It's not often I'm so timely with my book reviews. Louise Erdich's "The Round House" was this 2012's National Book Award winner for fiction, which for me is basically a breaking story. Normally I read books I find on doorsteps, so they're old and possibly swarming with parasites, but my feminist websites have been all abuzz about "The Round House" because it's the first book by a Native American woman to win the prize, and I needed to see what the fuss was about. I had to wait in the hold queue for several weeks to get my library's copy, so all of the professional reviewers have already taken a crack at this book, but let's dive in anyway. We all know that my crack is the best.
I'm going to show up in some disturbing Google searches for that sentence.
This is the third book of Erdrich's that I've read, after "The Master Butchers Singing Club" and "Love Medicine." I own a copy of "Love Medicine," which was pretty good and I may review it someday. But I have to confess that even though I tried a couple of times, I couldn't get through "The Master Butchers Singing Club." Both books are these sweeping family sagas that play out over several generations. "The Round House" is not, and I think it's a better book than the other two because of it. The family sagas have sprawling casts of characters and various historical events to get through, so everything is more general and broadly drawn. We don't get a really in depth picture of one character or situation because there are so many. But with a book like "The Round House," Erdrich zeroes in on one person, at one point in time, dealing with one event, and this gives the story room to breathe and really explore its various dimensions.
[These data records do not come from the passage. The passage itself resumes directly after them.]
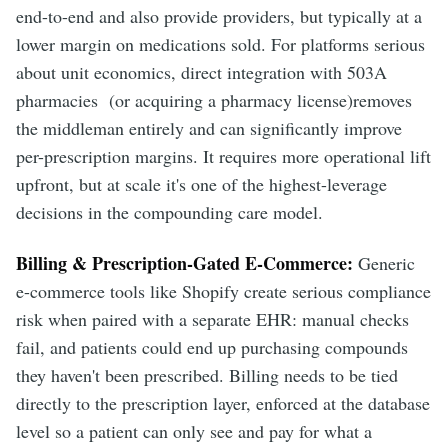
end-to-end and also provide providers, but typically at a
lower margin on medications sold. For platforms serious
about unit economics, direct integration with 503A
pharmacies (or acquiring a pharmacy license)removes
the middleman entirely and can significantly improve
per-prescription margins. It requires more operational lift
upfront, but at scale it's one of the highest-leverage
decisions in the compounding care model.
Billing & Prescription-Gated E-Commerce:
Generic
e-commerce tools like Shopify create serious compliance
risk when paired with a separate EHR: manual checks
fail, and patients could end up purchasing compounds
they haven't been prescribed. Billing needs to be tied
directly to the prescription layer, enforced at the database
level so a patient can only see and pay for what a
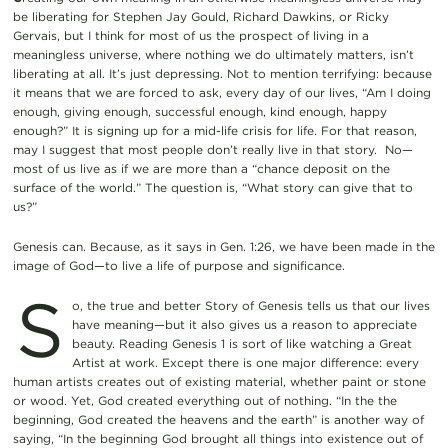
be liberating for Stephen Jay Gould, Richard Dawkins, or Ricky
Gervais, but I think for most of us the prospect of living in a
meaningless universe, where nothing we do ultimately matters, isn’t
liberating at all. It’s just depressing. Not to mention terrifying: because
it means that we are forced to ask, every day of our lives, “Am I doing
enough, giving enough, successful enough, kind enough, happy
enough?” It is signing up for a mid-life crisis for life. For that reason,
may I suggest that most people don’t really live in that story. No—
most of us live as if we are more than a “chance deposit on the
surface of the world.” The question is, “What story can give that to
us?”
Genesis can. Because, as it says in Gen. 1:26, we have been made in the
image of God—to live a life of purpose and significance.
S
o, the true and better Story of Genesis tells us that our lives
have meaning—but it also gives us a reason to appreciate
beauty. Reading Genesis 1 is sort of like watching a Great
Artist at work. Except there is one major difference: every
human artists creates out of existing material, whether paint or stone
or wood. Yet, God created everything out of nothing. “In the the
beginning, God created the heavens and the earth” is another way of
saying, “In the beginning God brought all things into existence out of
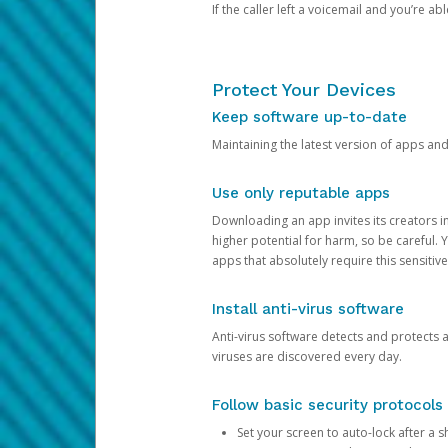
If the caller left a voicemail and you’re a
Protect Your Devices
Keep software up-to-date
Maintaining the latest version of apps an
Use only reputable apps
Downloading an app invites its creators 
higher potential for harm, so be careful.
apps that absolutely require this sensitive
Install anti-virus software
Anti-virus software detects and protects 
viruses are discovered every day.
Follow basic security protocols
Set your screen to auto-lock after a sh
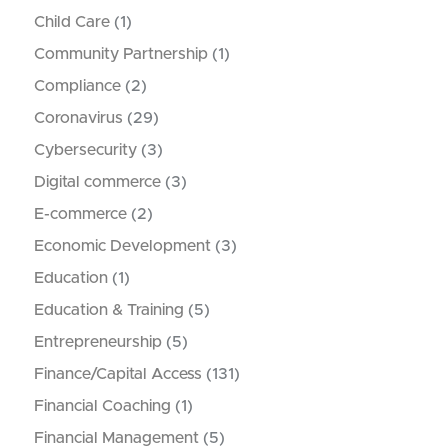
Child Care
(1)
Community Partnership
(1)
Compliance
(2)
Coronavirus
(29)
Cybersecurity
(3)
Digital commerce
(3)
E-commerce
(2)
Economic Development
(3)
Education
(1)
Education & Training
(5)
Entrepreneurship
(5)
Finance/Capital Access
(131)
Financial Coaching
(1)
Financial Management
(5)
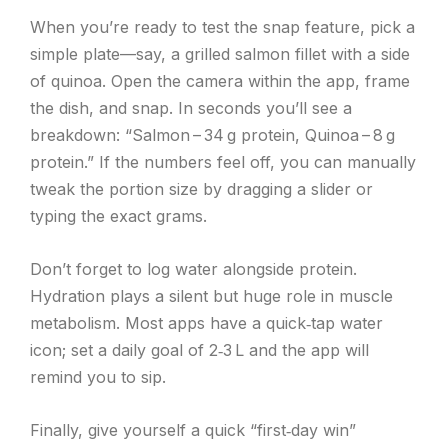
When you’re ready to test the snap feature, pick a
simple plate—say, a grilled salmon fillet with a side
of quinoa. Open the camera within the app, frame
the dish, and snap. In seconds you’ll see a
breakdown: “Salmon – 34 g protein, Quinoa – 8 g
protein.” If the numbers feel off, you can manually
tweak the portion size by dragging a slider or
typing the exact grams.
Don’t forget to log water alongside protein.
Hydration plays a silent but huge role in muscle
metabolism. Most apps have a quick‑tap water
icon; set a daily goal of 2‑3 L and the app will
remind you to sip.
Finally, give yourself a quick “first‑day win”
"The Round House" takes place over a single summer in 1988 on a North Dakota Ojibwe reservation, where the narrator Joe has just turned thirteen. The book opens with the brutal attack and rape of his mother, and the rest of the story is about the fallout of this attack, both within Joe's immediate family and within their community. Joe's father is a judge on the reservation, so we get a close, inside look at the legal challenges faced by Native American tribes when they go looking for justice within a justice system that has not, historically, protected their interests or rights. Joe's mother knows and can identify the culprit, but the man attacked her on an intersection between reservation, state, and federal land, which are all represented by different courts. It's impossible for anyone to determine what legal entity has jurisdiction over the crime, so the man gets away free.
Or does he?
"The Round House" is an interesting mix of a legal thriller and a coming-of-age story. Joe is full of energy and zest for life; he runs around, makes mischief, ogles women and sneaks booze and drugs with his friends, because he's thirteen and his life is just beginning. But he's also the recipient of several hundred years of very sad and bloody history that comes crashing into his own house and family when his mother is attacked. He struggles to integrate his natural teenage selfishness and irresponsibility with this huge burden of justice that has suddenly descended on his shoulders. There's a lot of humor in his journey, but also a lot of sadness as he trades his innocence for a lifelong sense of terrible purpose, and realizes that things will never return to their former shapes.
Final Grade for "The Round House": B+/A-. Once you start, you can't put it down, but the subject matter is harsh and I'm not sure I want to re-read it anytime soon. Not recommended for the faint of heart. Recommended for those who like coming-of-age stories, legal thrillers, and books about the contemporary Native American experience.